Matthias M.:We will see if you're right. At least they have an easy start, for you begin your tour in Czechs, in a country from the former Eastern Bloc, where the fans, according to experience, accept you very enthusiastically. Was this also the reason why you chose Prague as the location for the prelude of the tour?
Joey:No, it's actually a matter of the tour routing. The show there was one of the first that have been booked and so it's at the beggining of the tour. Besides, it makes sense to kick off in Prague, since our dress rehearsal takes place in the nearby Zlin and furthermore we can organise a video shooting there. That followed we go over Hungary, Austria and Switzerland to Germany.
Matthias M.:There is no other country where you played as many shows as in Germany. What associates you with the local fans here?
Joey:The German fans have been the first ones who discovered us. When you play often in a country then you start to understand the people better. You know what they think and how they feel. It's a normal process. Sometimes I have the feeling to be almost a half German. The people don't address me Mister DeMaio but they simply say Joey to me. Isn't it great? They know me!
Matthias M.:Last but not least because of Stefan Raab who helped Manowar a lot with his invitation to TV Total.

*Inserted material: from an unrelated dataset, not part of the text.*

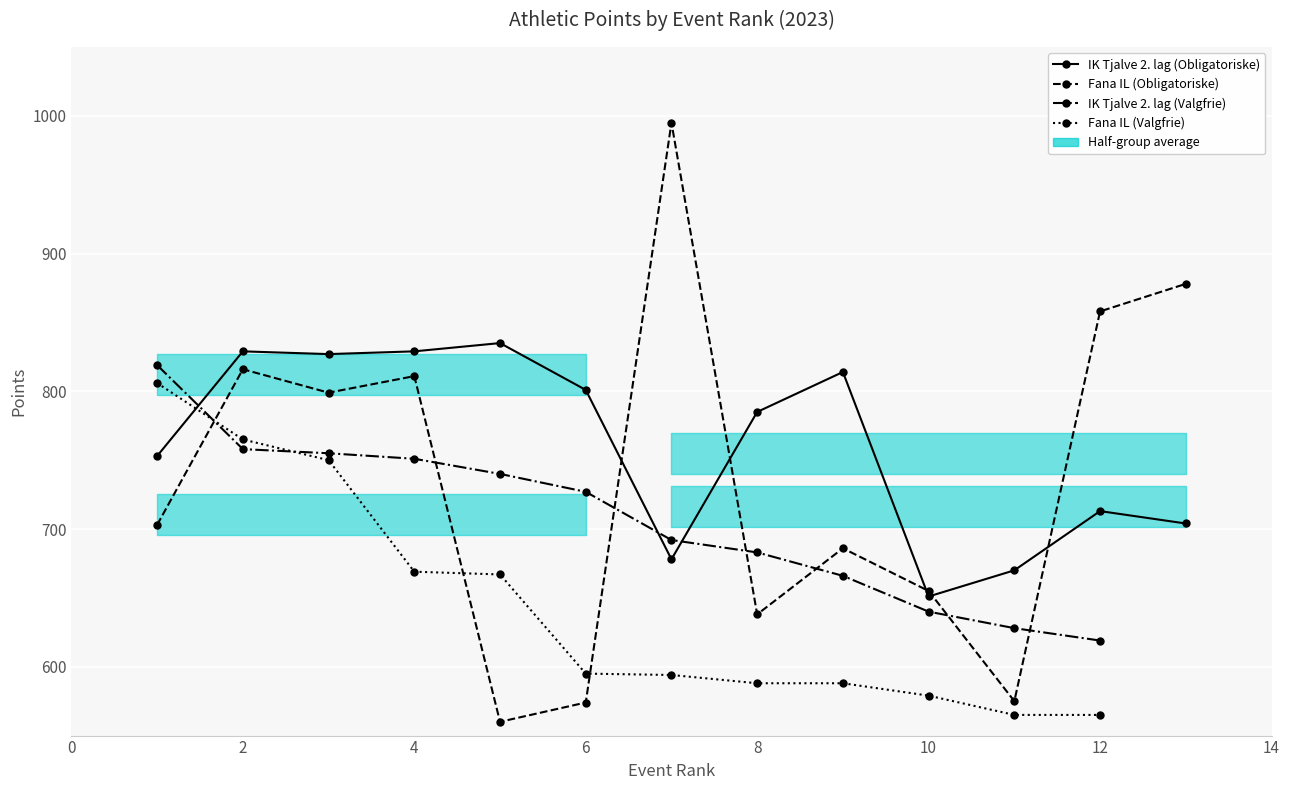

At which category does Fana IL (Obligatoriske) reach its first local valley?

3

There are rumours that either at the show in Cologne at the Santa Claus Day or at December 16 in Dortmund he will appear on stage...
Joey:Stefan is a great guy, I would appreciate to meet him again. He introduced us to an audience that didn't know Manowar yet. Furthermore, he is doing his own thing, has his own kind of humour. I think he's great.
Matthias M.:Does it mean he will come to one of the gigs?
Joey:I hope I will have the opportunity to welcome him on stage. Did you get it now?